SC to take up pleas on Rafale review
New Delhi: The Supreme Court on Thursday said it would consider hearing pleas seeking review of its December 14 verdict that had dismissed petitions challenging the deal between India and France for procurement of 36 Rafale fighter jets. The top court had rejected the petitions, including those by former Union ministers, Yashwant Sinha and Arun Shourie as also lawyer Prashant Bhushan, seeking judicial scrutiny and court-monitored CBI probe into the Rs 58,000 crore deal, saying there was no occasion to "really doubt the decision making process".
A bench headed by Chief Justice Ranjan Gogoi on Thursday considered the submission of Bhushan that his review plea and a separate application, seeking perjury prosecution of some government officials for "misleading" the court during earlier hearings, be listed urgently. "We believe there are four petitions in the matter. One by Union of India... Some petitions (having defects) are lying with the registry," said the bench, also comprising Justices L Nageswara Rao and Sanjiv Khanna.

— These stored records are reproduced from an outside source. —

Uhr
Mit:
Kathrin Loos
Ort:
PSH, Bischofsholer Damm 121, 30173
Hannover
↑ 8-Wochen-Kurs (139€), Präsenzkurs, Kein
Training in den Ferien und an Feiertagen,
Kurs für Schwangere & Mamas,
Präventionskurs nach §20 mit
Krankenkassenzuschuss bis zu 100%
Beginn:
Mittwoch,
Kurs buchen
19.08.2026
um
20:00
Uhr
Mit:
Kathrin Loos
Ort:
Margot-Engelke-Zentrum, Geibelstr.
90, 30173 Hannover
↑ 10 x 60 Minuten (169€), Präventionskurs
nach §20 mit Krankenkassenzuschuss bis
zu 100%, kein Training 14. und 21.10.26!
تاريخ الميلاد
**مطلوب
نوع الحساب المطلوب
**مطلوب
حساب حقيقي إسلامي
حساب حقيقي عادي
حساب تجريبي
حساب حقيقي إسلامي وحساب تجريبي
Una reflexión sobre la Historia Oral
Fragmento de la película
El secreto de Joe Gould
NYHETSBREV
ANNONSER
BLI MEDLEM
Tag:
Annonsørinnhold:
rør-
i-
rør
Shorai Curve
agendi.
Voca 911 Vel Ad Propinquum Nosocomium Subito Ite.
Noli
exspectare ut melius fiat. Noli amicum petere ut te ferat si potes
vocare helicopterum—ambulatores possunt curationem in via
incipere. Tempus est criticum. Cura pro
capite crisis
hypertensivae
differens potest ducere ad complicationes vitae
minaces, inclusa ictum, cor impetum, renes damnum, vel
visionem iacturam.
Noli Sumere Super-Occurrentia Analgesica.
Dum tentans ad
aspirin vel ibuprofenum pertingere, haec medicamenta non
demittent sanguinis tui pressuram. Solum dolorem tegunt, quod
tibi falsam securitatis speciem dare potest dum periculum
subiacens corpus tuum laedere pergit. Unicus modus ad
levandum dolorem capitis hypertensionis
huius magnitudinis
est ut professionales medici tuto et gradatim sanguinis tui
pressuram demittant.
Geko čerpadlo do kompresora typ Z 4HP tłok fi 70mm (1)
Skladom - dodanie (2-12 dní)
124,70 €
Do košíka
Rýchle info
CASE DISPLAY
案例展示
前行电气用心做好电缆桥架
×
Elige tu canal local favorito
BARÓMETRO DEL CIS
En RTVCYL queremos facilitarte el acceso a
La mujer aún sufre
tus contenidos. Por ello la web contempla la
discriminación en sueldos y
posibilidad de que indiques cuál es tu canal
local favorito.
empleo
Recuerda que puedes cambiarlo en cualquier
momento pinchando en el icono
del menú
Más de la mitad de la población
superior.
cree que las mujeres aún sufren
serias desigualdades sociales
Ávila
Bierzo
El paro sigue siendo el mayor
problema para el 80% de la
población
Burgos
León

"The combination (of the judges) of bench will have to be changed. It is very difficult. We will do something for it," the bench said. The December verdict was delivered by the bench comprising the CJI and Justices S K Kaul and K M Joseph. The two Justices are currently part of different bench combinations. Bhushan said the review petition filed by AAP Rajya Sabha MP Sanjay Singh was defective and the defect has to be cured and so far as other pleas were concerned, they can be listed for the hearing.
Besides Sinha, Shourie and Bhushan, advocates M L Sharma and Vineet Dhanda and AAP leader Sanjay Singh had also filed pleas challenging the Rafale deal.While dismissing the pleas, the apex court had dealt with "three broad areas of concern" raised in the petitions -- the decision-making process, pricing and the choice of Indian offset partners (IOP) -- and had said there was no reason for intervention by the court on the "sensitive issue" of purchase of 36 jets.
A day after the verdict, the Centre had moved the apex court seeking correction in the judgement where a reference has been made about the Comptroller and Auditor General (CAG) report and Parliament's Public Accounts Committee (PAC), saying "misinterpretation" of its note has "resulted in a controversy in the public domain".
Later, review pleas were also filed by the petitioners including Sinha, Shourie and Bhushan. Besides, the trio has filed a separate plea seeking initiation of perjury proceedings against central government officials for allegedly giving "false or misleading" information in a sealed cover in the case.